First, install our Python package. Note that PyroRL requires Python version 3.8:

pip install pyrorl

Basic Usage

Environment Definition

To use our environment, you need to define five parameters:

num_rows and num_cols – these two integers define a (num_rows, num_cols) grid world
populated_areas – an array of [x, y] coordinates that indicate the location of the populated areas
paths – an array of paths. Each path is an array of [x, y] coordinates that indicate each square in a path
paths_to_pops – a dictionary that maps paths to which populated areas can use those paths. The keys are integers that represent the index of the path in the paths array. The values are arrays of integers that represent the populated area in the populated_areas array.

Creating Maps

To create a map, you can specify each of the above parameters manually:

num_rows, num_cols = 10, 10
populated_areas = np.array([[1,2],[4,8], [6,4], [8, 7]])
paths = np.array([[[1,0],[1,1]], [[2,2],[3,2],[4,2],[4,1],[4,0]], [[2,9],[2,8],[3,8]], [[5,8],[6,8],[6,9]], [[7,7], [6,7], [6,8], [6,9]], [[8,6], [8,5], [9,5]], [[8,5], [9,5], [7,5],[7,4]]], dtype=object)
paths_to_pops = {0:[[1,2]], 1:[[1,2]], 2: [[4,8]], 3:[[4,8]], 4:[[8, 7]], 5:[[8, 7]], 6:[[6,4]]}

We also provide functionality to generate custom maps programmatically. If you import pyrorl.map_helpers.create_map_info, you can create your own maps by specificying just a few parameters:

# Import map helpers
from pyrorl.map_helpers.create_map_info import (
    generate_map_info,
    MAP_DIRECTORY,
    load_map_info,
)

# Set up parameters
num_rows, num_cols = 20, 20
num_populated_areas = 5

# example of generating map (other parameters are set to their default values)
populated_areas, paths, paths_to_pops = generate_map_info(
    num_rows,
    num_cols,
    num_populated_areas,
    save_map=True,
    steps_lower_bound=2,
    steps_upper_bound=4,
    percent_go_straight=50,
    num_paths_mean=3,
    num_paths_stdev=1,
)

If you set the save_map parameter to be True, you can also save the map configuration information to be used at a later time. You can then later load in the information for use:

# showing how to load in the most recent map created for good measure,
# would otherwise just provide the desired map path to load_map_info
# (i.e. only use the last line with load_map_info)
map_info_root = os.path.join(os.getcwd(), MAP_DIRECTORY)
current_map_directory = max(
    os.listdir(map_info_root),
    key=lambda f: os.path.getctime(os.path.join(map_info_root, f)),
)
map_info_path = os.path.join(map_info_root, current_map_directory)
num_rows, num_cols, populated_areas, paths, paths_to_pops, num_populated_areas = (
    load_map_info(map_info_path)
)

Running the Environment

Using these parameters, you can then define them as kwargs and use gymnasium.make to create the environment:

# Note that additional parameters are listed (i.e. all parameters past paths_to_pops below). 
# These are currently set to their default values but can also be specified by the user.
kwargs = {
        'num_rows': num_rows,
        'num_cols': num_cols,
        'populated_areas': populated_areas,
        'paths': paths,
        'paths_to_pops': paths_to_pops,
        'num_fire_cells': 2,
        'custom_fire_locations': None, # would be a numpy array of locations if specified
        'wind_speed': None, # would be a float if specified
        'wind_angle': None, # would be a float if specified
        'fuel_mean': 8.5,
        'fuel_stdev': 3,
        'fire_propagation_rate': 0.094
    }
env = gymnasium.make('pyrorl/PyroRL-v0', **kwargs)

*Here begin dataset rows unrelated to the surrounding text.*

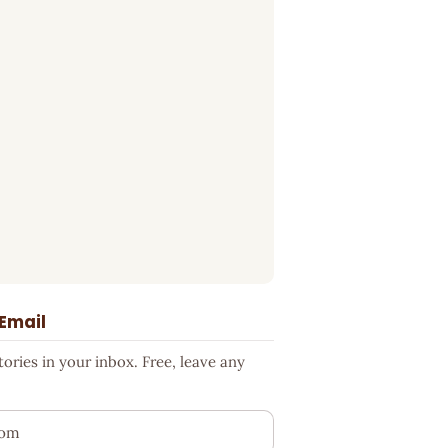
 Email
ries in your inbox. Free, leave any
ess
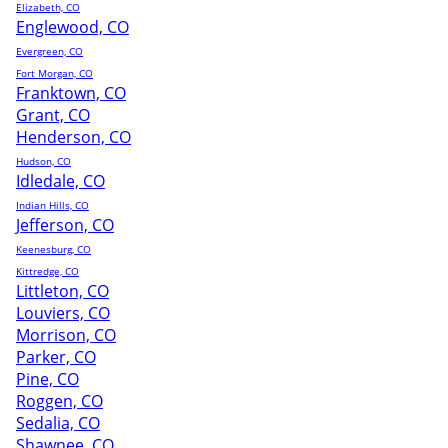
Elizabeth, CO
Englewood, CO
Evergreen, CO
Fort Morgan, CO
Franktown, CO
Grant, CO
Henderson, CO
Hudson, CO
Idledale, CO
Indian Hills, CO
Jefferson, CO
Keenesburg, CO
Kittredge, CO
Littleton, CO
Louviers, CO
Morrison, CO
Parker, CO
Pine, CO
Roggen, CO
Sedalia, CO
Shawnee, CO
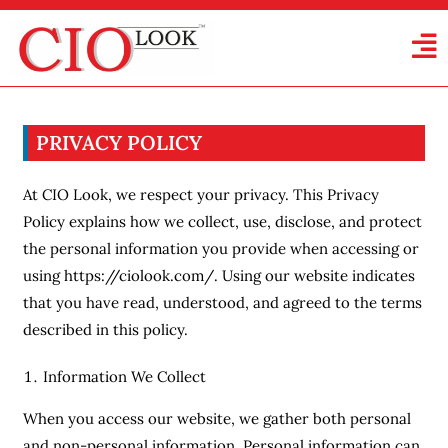
PRIVACY POLICY
At CIO Look, we respect your privacy. This Privacy
Policy explains how we collect, use, disclose, and protect
the personal information you provide when accessing or
using https://ciolook.com/. Using our website indicates
that you have read, understood, and agreed to the terms
described in this policy.
Information We Collect
When you access our website, we gather both personal
and non-personal information. Personal information can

The wildfire environment has the following action and state/observation space:

action_space: [0, number of paths]
observation_space: (5, num_rows, num_cols) tensor, where every value in each dimension is between [0, 200]

Now, with all of this information, we can create a loop that samples an action from the action space, takes a step with the action, and renders the environment:

env.reset()
for _ in range(20):

    # Take action and observation
    action = env.action_space.sample()
    observation, reward, terminated, truncated, info = env.step(action)

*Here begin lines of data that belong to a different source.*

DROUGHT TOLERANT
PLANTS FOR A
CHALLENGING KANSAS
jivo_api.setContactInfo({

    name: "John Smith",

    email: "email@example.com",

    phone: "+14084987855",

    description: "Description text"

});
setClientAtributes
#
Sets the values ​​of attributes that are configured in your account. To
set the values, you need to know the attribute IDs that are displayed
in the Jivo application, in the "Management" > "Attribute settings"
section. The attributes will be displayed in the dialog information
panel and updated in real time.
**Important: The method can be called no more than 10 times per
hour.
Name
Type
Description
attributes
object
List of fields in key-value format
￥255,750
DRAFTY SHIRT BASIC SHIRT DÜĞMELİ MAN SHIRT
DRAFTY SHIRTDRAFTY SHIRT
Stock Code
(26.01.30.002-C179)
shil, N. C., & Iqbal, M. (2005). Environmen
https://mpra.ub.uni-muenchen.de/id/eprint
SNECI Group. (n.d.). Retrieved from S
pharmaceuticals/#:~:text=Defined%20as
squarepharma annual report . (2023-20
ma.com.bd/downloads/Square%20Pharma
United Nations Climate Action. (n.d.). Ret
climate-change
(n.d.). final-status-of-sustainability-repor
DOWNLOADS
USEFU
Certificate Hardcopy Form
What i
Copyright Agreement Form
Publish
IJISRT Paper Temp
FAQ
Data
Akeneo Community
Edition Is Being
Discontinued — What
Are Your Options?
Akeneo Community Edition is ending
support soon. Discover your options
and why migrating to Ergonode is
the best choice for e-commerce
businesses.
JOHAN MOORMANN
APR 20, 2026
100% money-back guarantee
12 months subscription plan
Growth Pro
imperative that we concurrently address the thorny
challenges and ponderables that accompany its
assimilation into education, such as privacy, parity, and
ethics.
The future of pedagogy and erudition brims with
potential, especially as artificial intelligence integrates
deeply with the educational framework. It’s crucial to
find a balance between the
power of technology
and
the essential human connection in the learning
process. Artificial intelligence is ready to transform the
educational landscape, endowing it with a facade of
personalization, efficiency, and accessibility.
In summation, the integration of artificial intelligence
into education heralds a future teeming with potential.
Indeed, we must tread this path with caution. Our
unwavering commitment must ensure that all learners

    # Render environment and print reward
    env.render()
    print("Reward: " + str(reward))

# Generate the gif
env.generate_gif()

Rendering the Environment

Finally, we can see that the function generate_gif allows us to collate all of the visualizations generated by the render function and stitch them together into a GIF:

Example Visualization of PyroRL

Use with Stable Baselines 3

Stable Baselines 3 is a popular library for reinforcement learning algorithms. You can use Stable Baseline algorithms to find optimal policies for the wildfire evacuation problem.

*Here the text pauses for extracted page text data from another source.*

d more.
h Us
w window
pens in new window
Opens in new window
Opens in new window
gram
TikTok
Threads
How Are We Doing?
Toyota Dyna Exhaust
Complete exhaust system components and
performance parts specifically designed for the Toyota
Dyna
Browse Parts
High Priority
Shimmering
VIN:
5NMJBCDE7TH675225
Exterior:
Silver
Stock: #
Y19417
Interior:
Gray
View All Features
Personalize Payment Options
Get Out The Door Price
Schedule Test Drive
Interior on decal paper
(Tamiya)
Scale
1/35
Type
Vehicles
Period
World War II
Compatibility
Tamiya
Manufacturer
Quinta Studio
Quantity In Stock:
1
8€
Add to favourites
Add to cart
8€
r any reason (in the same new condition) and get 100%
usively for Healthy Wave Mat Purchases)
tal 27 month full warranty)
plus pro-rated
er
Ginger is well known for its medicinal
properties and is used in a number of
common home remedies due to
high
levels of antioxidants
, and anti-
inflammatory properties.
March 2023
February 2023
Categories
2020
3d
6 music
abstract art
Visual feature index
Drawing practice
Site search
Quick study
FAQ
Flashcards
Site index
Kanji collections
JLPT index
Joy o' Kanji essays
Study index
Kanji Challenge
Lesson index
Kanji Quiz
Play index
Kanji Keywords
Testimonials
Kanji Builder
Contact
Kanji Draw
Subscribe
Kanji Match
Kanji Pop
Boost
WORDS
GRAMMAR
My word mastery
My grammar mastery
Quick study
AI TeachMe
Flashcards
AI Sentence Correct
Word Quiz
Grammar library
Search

First, install the library:

pip install stable-baselines3

Given that our environment conforms to the gymnasium specification, training a model is no different than with other environments.

# Train a model and delete
model = DQN("MlpPolicy", env, verbose=1)
model.learn(total_timesteps=1000, log_interval=4)
model.save("sample_baseline")
del model

The same is true for using the model during evaluation:

# Load and reset the environment
model = DQN.load("sample_baseline")
obs, info = env.reset()

# Run a simple loop of the environment
for _ in range(10):
    action, _states = model.predict(obs, deterministic=True)
    observation, reward, terminated, truncated, info = env.step(int(action))

    # Render environment and print reward
    env.render()
    print("Reward: " + str(reward))